"J'aime regarder jouer les enfants."
No, your construction does not work. It means "j'aime regarder les enfants (en train de) jouer", which is the equivalent of the continuous "playing" form. closer to your proposition, you can have : "j'aime regarder quand les enfants jouent" (when the children are playing).
Could you explain why two infinitive verbs work together here? Not knowing the rule/explanation, this looks like "I like to watch to play the children."
A number of verbs are possibly followed by another infinitive verb: j'aime faire, je regarde faire, je laisse faire, je veux faire, je peux faire, je dois faire... When two of them are combined, like in this example, you can have two infinitives one after another.
Note that "watch the children playing" uses "playing" in the gerund form, which is more rare in French and not used the same way as in English: "je regarde les enfants en écoutant de la musique" = I watch the children while listening to music.

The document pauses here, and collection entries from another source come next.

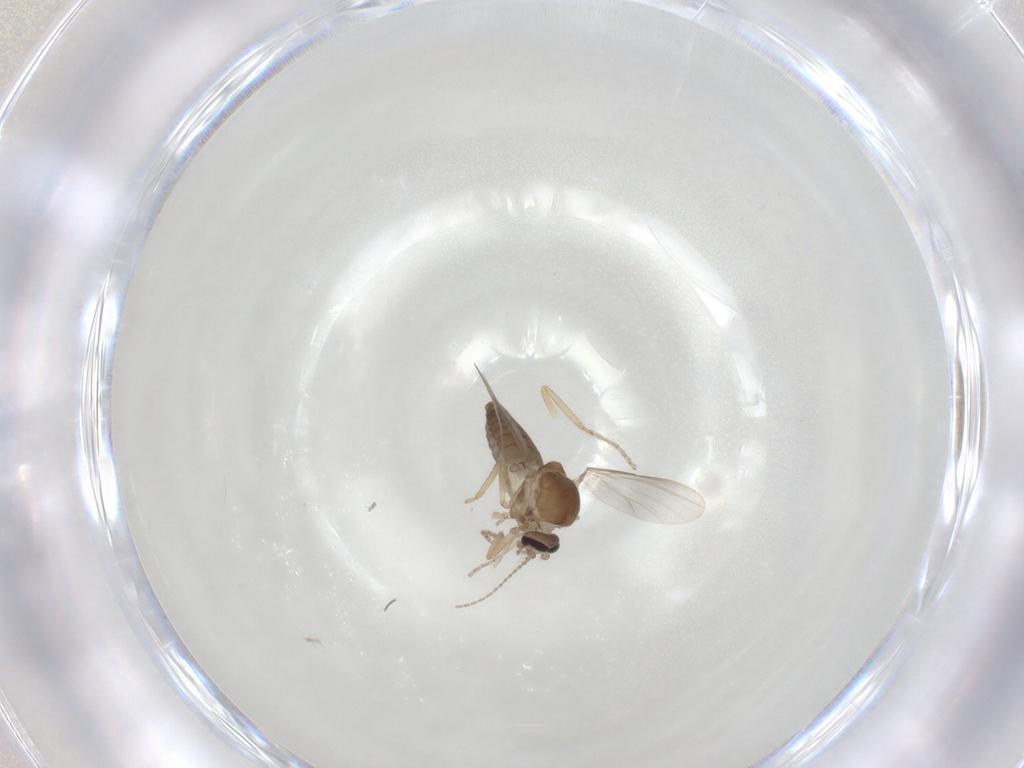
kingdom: Animalia
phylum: Arthropoda
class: Insecta
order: Diptera
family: Ceratopogonidae
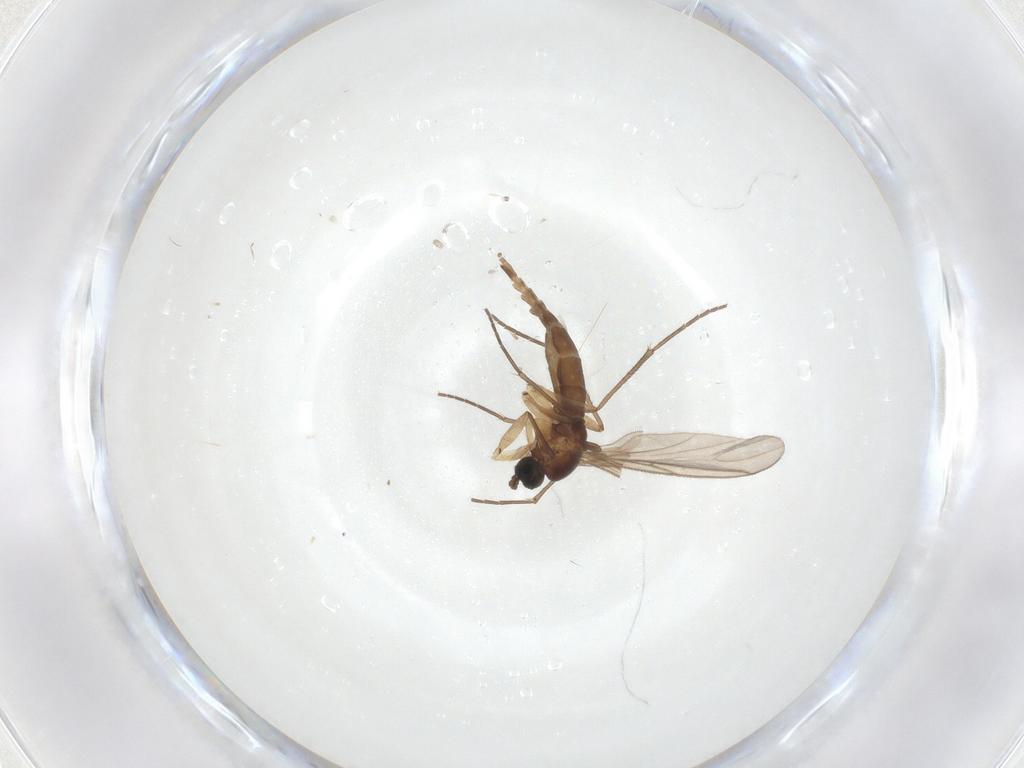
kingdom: Animalia
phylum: Arthropoda
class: Insecta
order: Diptera
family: Sciaridae
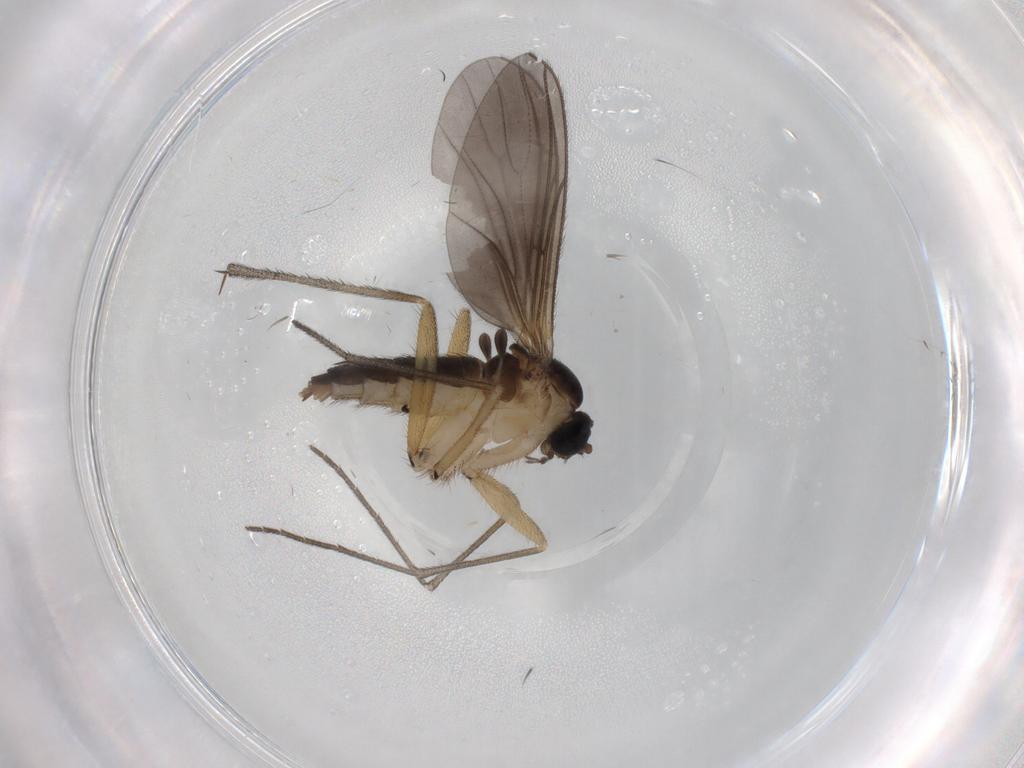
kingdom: Animalia
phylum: Arthropoda
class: Insecta
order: Diptera
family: Sciaridae
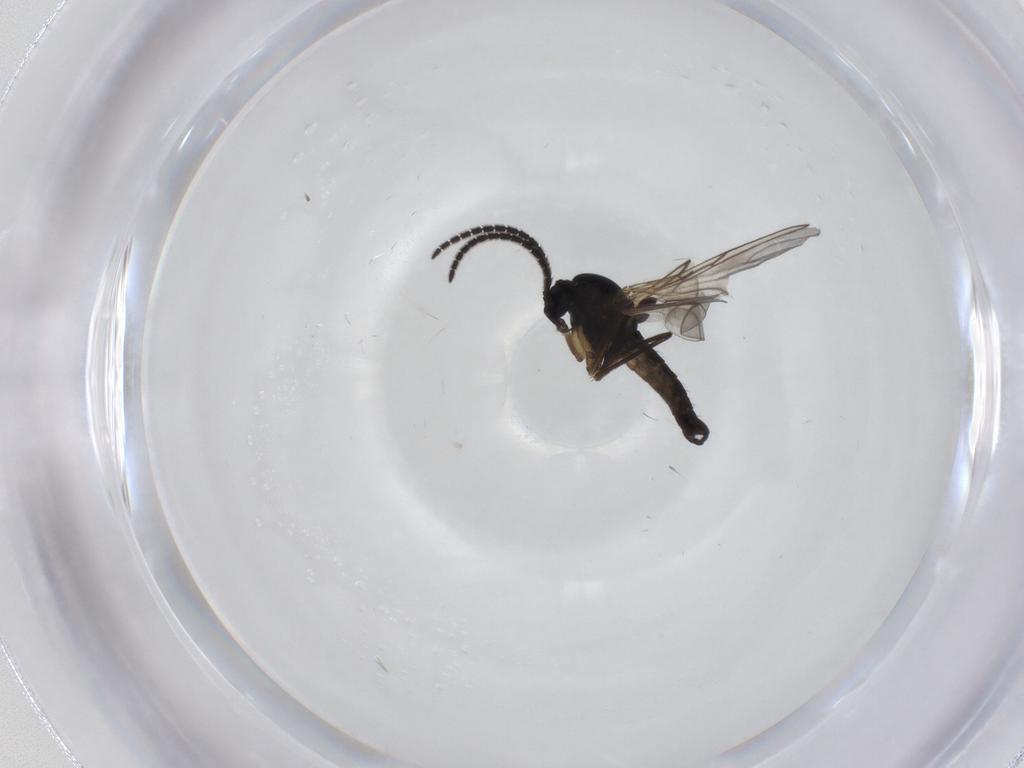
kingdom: Animalia
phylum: Arthropoda
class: Insecta
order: Diptera
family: Sciaridae
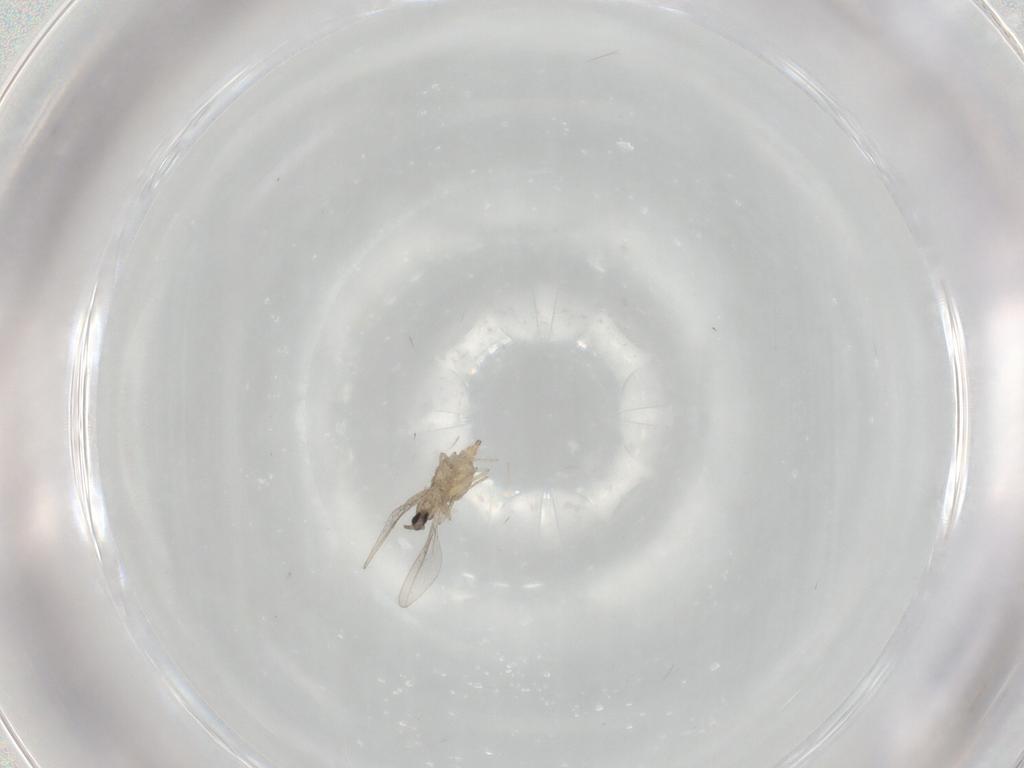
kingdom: Animalia
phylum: Arthropoda
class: Insecta
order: Diptera
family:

But i think "jour les enfants "here means "play the children " and that seems not to make any sense...would you explain it ?
I hear you, I've never before seen three verbs strung together like this. Is this construction purely situational (depending on the verbs), or is there a general rule here?
There is another way to avoid a 3rd infinitive: "j'aime regarder les enfants qui jouent"
But the construction proposed indeed depends on the verbs, with the first one (the conjugated one) allowing the use of an infinitive (equivalent of "to Verb" or "Verb-ing" or "at/for/from Verb-ing))
Aah...I think I finally get it.
Until now, I didn't realize "regarder" is followed by an infinitive...so because of "aime", "regarder" keeps its infinitive form and because of "regarder", "jouer" keeps it infinitive form--is that right, Sitesurf?